PASSAGE TO READ START

If one accepts computation as being, at it’s heart, sequential mapping between elements of sets of one sort or another—and I think that’s as reasonable a definition as any—then why can’t any collection of things be interpreted in some given advantageous way, and in a very real sense, be said to be computing such-and-such? Who are you to say it’s not?

I don’t see a reasonable offramp on this logical interstate, so my solution was to ride it to the end and conclude that all of existence implies itself.

The short version is that there couldn’t be nothing, since even the empty set is a thing of sorts; I don’t think there’s any way out of saying that nothing can’t exist without there being at least one thing for it not to be. That’s all immaterial anyway. The important part is what Descartes almost got right: it’s that obviously something exists. (Concluding anything more strikes me as arrogant.) Perhaps it is enough to note that something like a statement in first-order logic that $\forall x : \nexists x$ is a bit of a non-starter. (For all elements in some implied set, not one of them exists.) This is because the axioms of first-order logic (or any other descriptive framework you want) assert that something exists, without which it’s hard to get much of anywhere in formal reasoning. A Null-Everything with no properties, which cannot be referred to or altered or examined, is always a logical impossibility. I’ll leave it there since we don’t actually need this to continue.

PASSAGE TO READ END

__EXERCISE__
Reproduce the passage on computation and existence word for word, starting at "I don’t see" and ending at "existence implies itself.".

PROVIDED DATA START

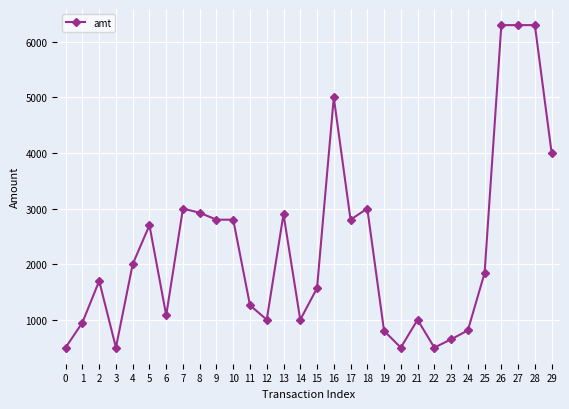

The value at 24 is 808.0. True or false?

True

PROVIDED DATA END

__REPLY__
I don’t see a reasonable offramp on this logical interstate, so my solution was to ride it to the end and conclude that all of existence implies itself.